17.2.472. MPIX_Comm_ishrink

MPIX_Comm_shrink, MPIX_Comm_ishrink - Create a new communicator that includes all processes from the parent communicator that have not failed.

This is part of the User Level Fault Mitigation ULFM extension.

17.2.472.1. SYNTAX

17.2.472.1.1. C Syntax

#include <mpi.h>
#include <mpi-ext.h>

int MPIX_Comm_shrink(MPI_Comm comm, MPI_Comm *newcomm)

int MPIX_Comm_ishrink(MPI_Comm comm, MPI_Comm *newcomm, MPI_Request *request)

17.2.472.1.2. Fortran Syntax

USE MPI
USE MPI_EXT
! or the older form: INCLUDE 'mpif.h'

MPIX_COMM_SHRINK(COMM, NEWCOMM, IERROR)
     INTEGER COMM, NEWCOMM, IERROR

MPIX_COMM_ISHRINK(COMM, NEWCOMM, REQUEST, IERROR)
     INTEGER COMM, NEWCOMM, REQUEST, IERROR

17.2.472.1.3. Fortran 2008 Syntax

USE mpi_f08
USE mpi_ext_f08

MPIX_Comm_shrink(comm, newcomm, ierror)
     TYPE(MPI_Comm), INTENT(IN) :: comm
     TYPE(MPI_Comm), INTENT(OUT) :: newcomm
     INTEGER, OPTIONAL, INTENT(OUT) :: ierror

MPIX_Comm_ishrink(comm, newcomm, request, ierror)
     TYPE(MPI_Comm), INTENT(IN) :: comm
     TYPE(MPI_Comm), INTENT(OUT), ASYNCHRONOUS :: newcomm
     TYPE(MPI_Request), INTENT(OUT) :: request
     INTEGER, OPTIONAL, INTENT(OUT) :: ierror

17.2.472.2. INPUT PARAMETERS

  • comm: Communicator (handle).

17.2.472.3. OUTPUT PARAMETERS

  • newcomm: Communicator (handle).

  • request: Request (handle, non-blocking only).

  • ierror: Fortran only: Error status (integer).

17.2.472.4. DESCRIPTION

This collective operation creates a new intra- or intercommunicator newcomm from the intra- or intercommunicator comm, respectively, by excluding the group of failed MPI processes as shrinkd upon during the operation.

The groups of newcomm must include every MPI process that returns from MPIX_Comm_shrink, and it must exclude every MPI process whose failure caused an operation on comm to raise an MPI error of class MPIX_ERR_PROC_FAILED or MPIX_ERR_PROC_FAILED_PENDING at a member of the groups of newcomm, before that member initiated the shrink operation.

Said otherwise, this procedure is semantically equivalent to an MPI_Comm_split operation that would succeed despite failures, where members of the groups of newcomm participate with the same color and a key equal to their rank in comm.

MPIX_Comm_ishrink is the non-blocking variant of MPIX_Comm_shrink. Note that, as with MPI_Comm_idup, it is erroneous to use newcomm before request has completed.
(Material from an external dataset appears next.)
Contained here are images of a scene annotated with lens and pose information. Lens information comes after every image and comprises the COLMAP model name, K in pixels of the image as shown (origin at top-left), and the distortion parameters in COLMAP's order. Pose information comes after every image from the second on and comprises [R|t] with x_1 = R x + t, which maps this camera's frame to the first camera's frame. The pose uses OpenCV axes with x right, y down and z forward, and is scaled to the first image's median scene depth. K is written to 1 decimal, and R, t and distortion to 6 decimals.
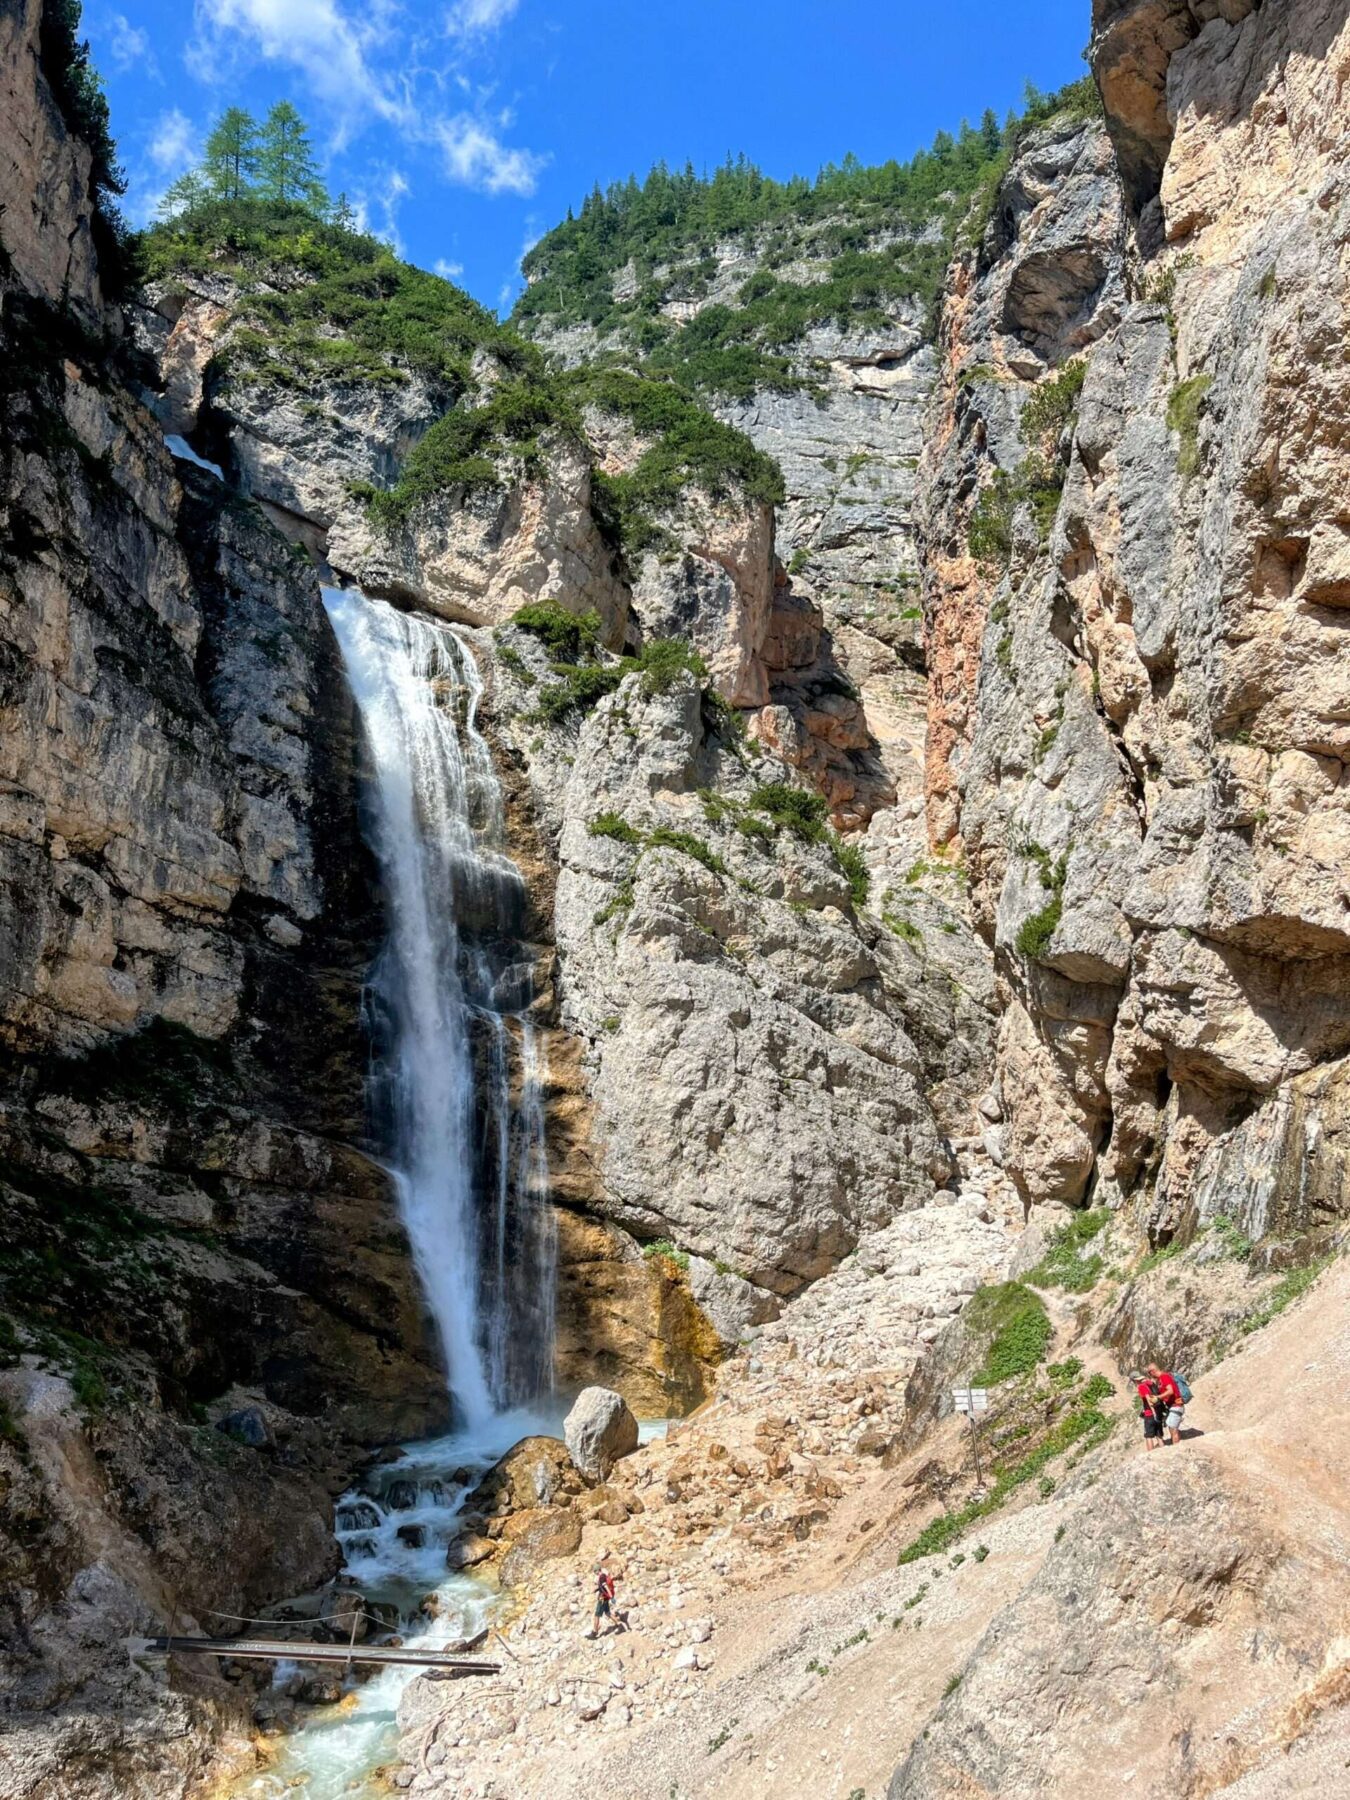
lens RADIAL K [[1358.2, 0, 672.4], [0, 1358.2, 907.5], [0, 0, 1]] dist [0.053426, -0.058486]
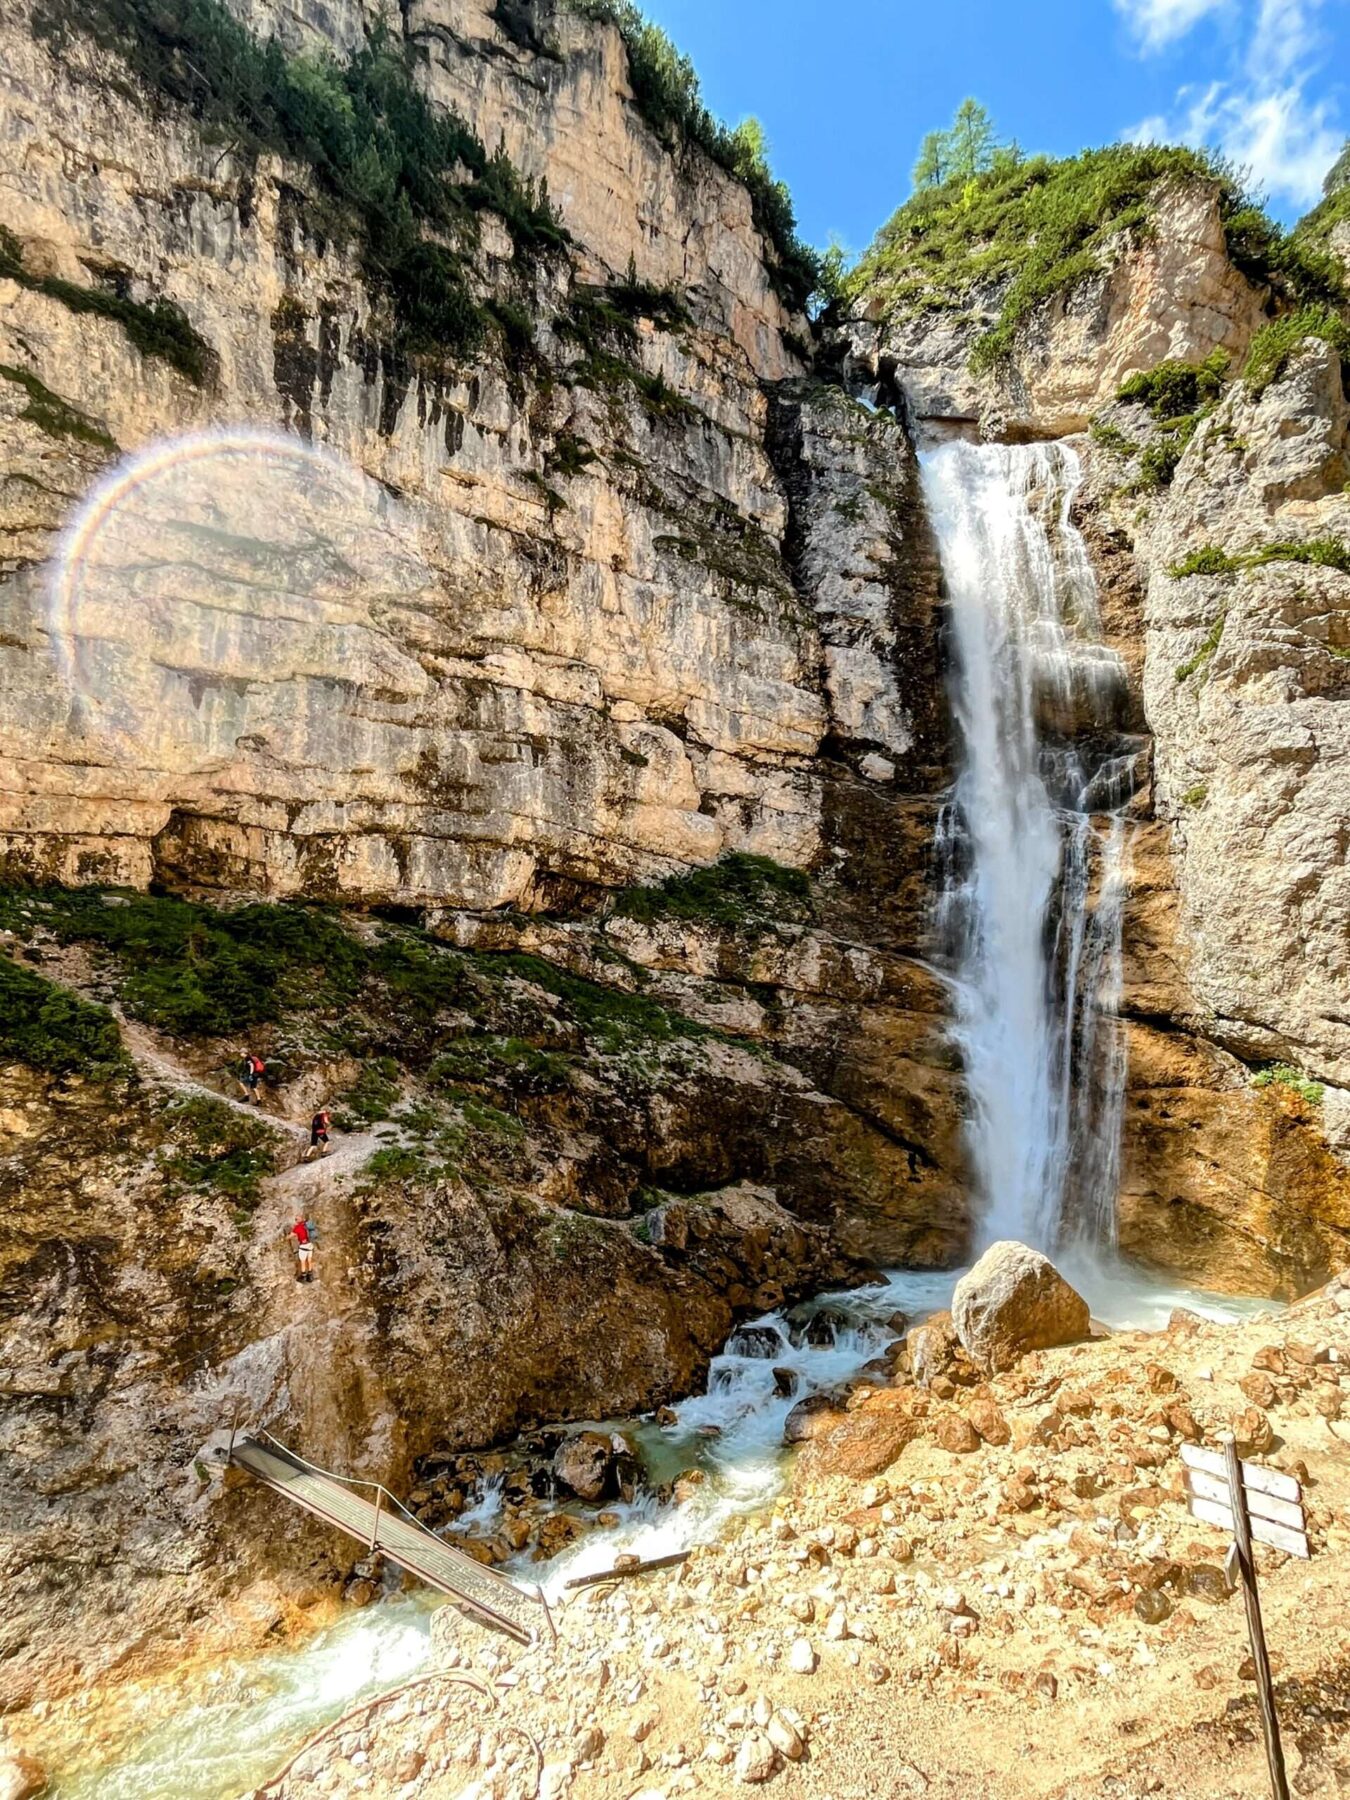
lens RADIAL K [[966.2, 0, 681.4], [0, 966.2, 916.5], [0, 0, 1]] dist [-0.004574, -0.002462]
pose [[0.701151, -0.077976, -0.708736, 0.125379], [0.124254, 0.992155, 0.013767, 0.100850], [0.702102, -0.097716, 0.705340, 0.353637]]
17.2.472.5. WHEN THE COMMUNICATOR IS REVOKED OR CONTAINS FAILED PROCESSES

This function never raises an error of classes MPIX_ERR_REVOKED or MPIX_ERR_PROC_FAILED. The defined semantics of MPIX_Comm_shrink and MPIX_Comm_ishrink are maintained when comm is revoked, or when the group of comm contains failed MPI processes. In particular, MPIX_Comm_shrink and MPIX_Comm_ishrink are collective operations, even when comm is revoked.

The implementation will strive to detect all failures during the shrink operation, but in certain circumpstances, the group of newcomm may still contain failed MPI processes, whose failure will be detected in subsequent MPI operations on newcomm.

17.2.472.6. ERRORS

Almost all MPI routines return an error value; C routines as the return result of the function and Fortran routines in the last argument.

Before the error value is returned, the current MPI error handler associated with the communication object (e.g., communicator, window, file) is called. If no communication object is associated with the MPI call, then the call is considered attached to MPI_COMM_SELF and will call the associated MPI error handler. When MPI_COMM_SELF is not initialized (i.e., before MPI_Init/MPI_Init_thread, after MPI_Finalize, or when using the Sessions Model exclusively) the error raises the initial error handler. The initial error handler can be changed by calling MPI_Comm_set_errhandler on MPI_COMM_SELF when using the World model, or the mpi_initial_errhandler CLI argument to mpiexec or info key to MPI_Comm_spawn/MPI_Comm_spawn_multiple. If no other appropriate error handler has been set, then the MPI_ERRORS_RETURN error handler is called for MPI I/O functions and the MPI_ERRORS_ABORT error handler is called for all other MPI functions.

Open MPI includes three predefined error handlers that can be used:

  • MPI_ERRORS_ARE_FATAL Causes the program to abort all connected MPI processes.

  • MPI_ERRORS_ABORT An error handler that can be invoked on a communicator, window, file, or session. When called on a communicator, it acts as if MPI_Abort was called on that communicator. If called on a window or file, acts as if MPI_Abort was called on a communicator containing the group of processes in the corresponding window or file. If called on a session, aborts only the local process.

  • MPI_ERRORS_RETURN Returns an error code to the application.

MPI applications can also implement their own error handlers by calling:

Note that MPI does not guarantee that an MPI program can continue past an error.

See the MPI man page for a full list of MPI error codes.

See the Error Handling section of the MPI-3.1 standard for more information.